Não queria ter diálogo algum com eles. Não queria chorar, espernear. Encontraria meu fim altiva e muda como um velho carvalho.

Não adiantaria resistir. Nesse caso, era provável que eu fosse arrastada para fora na base de socos.

Me levantei, erguendo as pernas enrijecidas com um pouco de dificuldade e tive minhas mãos outra vez amarradas em nó apertado atrás das costas.

Meus olhos tentavam se adaptar à súbita luz depois de tanto tempo na penumbra. Uma tarde pacífica, com a monotonia idílica rompida pela execução em praça pública de uma mulher inocente.

Inocente...

Será que alguém iria me ouvir se eu dissesse essa palavra? Poderia tentar uma última vez.

- Terei algum tipo de defesa? - questionei antes de me enfiarem um saco na cabeça. A resposta foi um riso cruel.

De novo no escuro, me guiaram bruscamente até não sei onde. Podia ouvir sons de multidão e o segundo guarda, um pouco mais afável, me disse para tomar cuidado com os degraus. Um palanque.

Ligando os elementos, não me surpreendi quando retiraram o saco.

Ao menos era direto. Eu desembarquei, dei alguns passos e estava pronta para ser morta.

Respirei fundo. Evitei olhar para a multidão. Era provável que visse algum conhecido se encarasse por tempo demais.

Meu foco logo se desviou para um alto instrumento de ferro e madeira... Uma guilhotina.

Eu tinha ouvido falar.
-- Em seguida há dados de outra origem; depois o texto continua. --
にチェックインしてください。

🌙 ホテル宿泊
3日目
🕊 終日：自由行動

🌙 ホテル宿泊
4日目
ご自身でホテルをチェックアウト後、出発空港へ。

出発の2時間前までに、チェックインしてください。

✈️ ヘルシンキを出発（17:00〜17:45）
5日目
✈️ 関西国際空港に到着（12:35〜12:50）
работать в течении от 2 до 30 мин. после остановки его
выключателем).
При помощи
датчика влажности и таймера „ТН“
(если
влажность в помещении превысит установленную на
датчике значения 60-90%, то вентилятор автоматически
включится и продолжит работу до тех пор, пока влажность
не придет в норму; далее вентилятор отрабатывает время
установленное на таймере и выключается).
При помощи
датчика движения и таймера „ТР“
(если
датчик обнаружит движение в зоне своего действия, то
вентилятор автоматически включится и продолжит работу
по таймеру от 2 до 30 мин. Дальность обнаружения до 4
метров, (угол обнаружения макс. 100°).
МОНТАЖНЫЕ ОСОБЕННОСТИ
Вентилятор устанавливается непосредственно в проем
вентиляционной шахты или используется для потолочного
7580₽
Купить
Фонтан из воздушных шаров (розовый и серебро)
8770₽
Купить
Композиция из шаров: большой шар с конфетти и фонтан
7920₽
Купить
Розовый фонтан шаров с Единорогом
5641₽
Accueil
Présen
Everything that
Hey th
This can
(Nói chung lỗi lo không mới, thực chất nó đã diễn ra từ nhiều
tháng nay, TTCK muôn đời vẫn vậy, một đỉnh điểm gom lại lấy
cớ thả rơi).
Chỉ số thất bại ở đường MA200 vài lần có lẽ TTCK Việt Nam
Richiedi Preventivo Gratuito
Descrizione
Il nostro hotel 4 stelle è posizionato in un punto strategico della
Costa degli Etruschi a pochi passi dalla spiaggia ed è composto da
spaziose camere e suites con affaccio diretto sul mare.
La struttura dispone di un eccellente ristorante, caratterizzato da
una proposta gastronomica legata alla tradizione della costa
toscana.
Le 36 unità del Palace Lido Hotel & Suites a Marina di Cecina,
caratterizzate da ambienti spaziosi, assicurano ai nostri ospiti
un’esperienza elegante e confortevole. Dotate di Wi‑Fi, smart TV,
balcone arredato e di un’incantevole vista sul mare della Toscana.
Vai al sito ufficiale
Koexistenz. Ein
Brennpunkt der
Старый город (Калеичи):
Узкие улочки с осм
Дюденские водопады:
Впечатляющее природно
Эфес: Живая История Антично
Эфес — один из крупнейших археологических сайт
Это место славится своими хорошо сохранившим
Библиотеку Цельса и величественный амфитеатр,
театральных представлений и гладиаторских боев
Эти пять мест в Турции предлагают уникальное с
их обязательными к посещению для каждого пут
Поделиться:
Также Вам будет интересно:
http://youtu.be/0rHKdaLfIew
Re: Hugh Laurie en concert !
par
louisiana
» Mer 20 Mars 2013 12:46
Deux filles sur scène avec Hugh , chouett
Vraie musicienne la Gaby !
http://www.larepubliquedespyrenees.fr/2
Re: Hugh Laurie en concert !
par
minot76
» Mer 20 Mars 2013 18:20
Nunca achei que veria uma pessoalmente.

Conhecia até a história. Um inventor e médico a criou como forma mais limpa, democrática e rápida de decapitar todo tipo de prisioneiros, de reis a delinquentes.

Seus objetivos eram misericordiosos na medida do possível. Era irônico ver um pouco de misericórdia apenas no instrumento que me ceifaria, afiado, a vida.

Um largo balde estava ali para receber minha cabeça avulsa como se fosse um melão maduro.

O sonho não passou de um sonho.

Não havia saída.

Quando me guiaram até a guilhotina, o público pôde me ver melhor. Eu ainda vestia trajes de dormir, como quem foi surpreendida à noite. Estava praticamente nua e meu corpo ficava bem visível, incluindo o leve calombo do início de gestação.

Pude distinguir comentários sobre isso. Alguns expectadores hesitavam. Os gritos de: "Bruxa assassina!" eram mais altos.

Esses idiotas acreditam em bruxaria?, indagou uma voz no fundo da minha mente entorpecida de pânico.

Percebi como eu também acreditava. Dias antes, madame Lydia me chamou de bruxa, em tom de elogio.

Eu mantinha a cabeça baixa por escolha e mal olhei para o carrasco encapuzado, alto e solene.